La joie, Charles Pépin
La joie, février 2015, 184 pages, 17,90 €
Ecrivain(s): Charles Pépin Edition: Allary EditionsQuand on se saisit d’un roman écrit par un philosophe, on redoute souvent que le récit soit trop « cerveau gauche » et analytique. Or à la lecture des premiers chapitres de La joie, cet apriori tombe et laisse place à de douces émotions. On sent vibrer le temps présent. La joie est là pour sublimer le quotidien, même le plus blafard des hôpitaux. La mère du personnage principal, Solaro, est mourante. Pourtant, cette triste nouvelle ne l’accable pas. Il continue à savourer son quotidien. Le bruit de la tasse sur le zinc d’un bar et la force de la caféine lui donnent envie de chanter. Il se « répète que c’est bon, c’est bon d’avoir un corps ».

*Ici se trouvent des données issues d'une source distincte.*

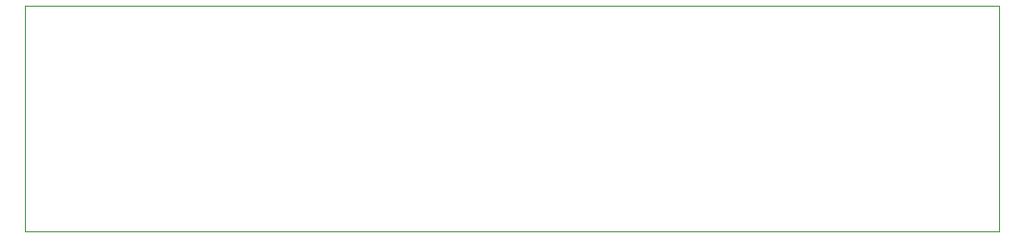
<source format=gbr>
G04 #@! TF.GenerationSoftware,KiCad,Pcbnew,6.0.0-rc1-unknown-c40e921cb3~144~ubuntu20.04.1*
G04 #@! TF.CreationDate,2021-11-22T05:53:21+02:00*
G04 #@! TF.ProjectId,PSU-NONISOLATED,5053552d-4e4f-44e4-9953-4f4c41544544,rev?*
G04 #@! TF.SameCoordinates,Original*
G04 #@! TF.FileFunction,Profile,NP*
%FSLAX46Y46*%
G04 Gerber Fmt 4.6, Leading zero omitted, Abs format (unit mm)*
G04 Created by KiCad (PCBNEW 6.0.0-rc1-unknown-c40e921cb3~144~ubuntu20.04.1) date 2021-11-22 05:53:21*
%MOMM*%
%LPD*%
G01*
G04 APERTURE LIST*
G04 #@! TA.AperFunction,Profile*
%ADD10C,0.100000*%
G04 #@! TD*
G04 APERTURE END LIST*
D10*
X61000000Y-45000000D02*
X147000000Y-45000000D01*
X147000000Y-45000000D02*
X147000000Y-65000000D01*
X147000000Y-65000000D02*
X61000000Y-65000000D01*
X61000000Y-65000000D02*
X61000000Y-45000000D01*
M02*

</source>
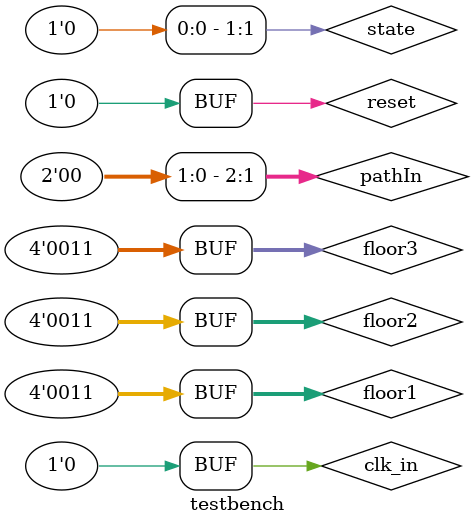
<source format=sv>
`timescale 1ns / 1ps

module testbench();

logic clk_in, reset;
logic [1:0] state;
logic [2:0] pathIn;
logic [3:0] floor1;
logic [3:0] floor2;
logic [3:0] floor3;

nextstatelogic dut( clk_in , reset , pathIn, state, floor1, floor2, floor3, direction, nextstate, path );

//generate clock
always 
    begin
        clk_in = 1; #5; clk_in = 0; #5;
        pathIn <= path;
        state <= nextstate;
    end
    
    initial 
    begin 
    reset = 1; state = 2'b00; floor1 = 4'b0011; floor2 = 4'b0011; floor3 = 4'b0011; #20;
    reset = 0; #100;

    end


endmodule
</source>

Le début du livre est donc prometteur, on adhère tout de suite au concept de la joie du temps présent. Mais le scénario ressemble trop (de façon sûrement volontaire) à l’histoire de Meursault de L’Etranger de Camus. En effet, à la mort de sa mère, Solaro tue un homme sans raison particulière. Le reste du récit se passe au tribunal et en prison. Rien de révolutionnaire dans le scénario, mise à part la ferme intention de l’auteur de démontrer que la joie aide à surmonter l’adversité et même la mort. Ce petit clin d’œil à l’Etranger de Camus et au thème de l’absurde, n’est pas toujours joyeux et on frôle parfois la lassitude. Mais Charles Pépin tient son sujet jusqu’à bout et nous démontre à quel point, la joie, cette « force mystérieuse » est une excellente thérapie.
Finalement, ce thème de la joie rappelle le concept de « bonheur hédonique » de Christophe André (psychiatre renommé) expliqué tout récemment dans son ouvrage Qui nous fera voir le bonheur ? (Le Passeur Editeur, 2015). Le bonheur hédonique est lié à toute prise de conscience des petits et grands plaisirs de notre quotidien. C’est ce que réussit à illustrer parfaitement ce roman à travers le personnage de Solaro qui vit dans le moment présent et ne connaît jamais la détresse. Cette phrase de Christophe André pourrait d’ailleurs très bien résumer ce roman : « Voilà qui montre à quel point nous pouvons, par notre alchimie psychologique, par notre intelligence d’êtres humains, transformer – parfois même dans la plus grande adversité – de tout petits instants insignifiants ».
Comme l’écrivait Albert Camus dans L’Envers et l’Endroit, « Ce n’est plus d’être heureux que je souhaite maintenant, mais seulement d’être conscient ». C’est exactement le message que nous délivre Charles Pépin dans ce roman qui se lit en toute fluidité.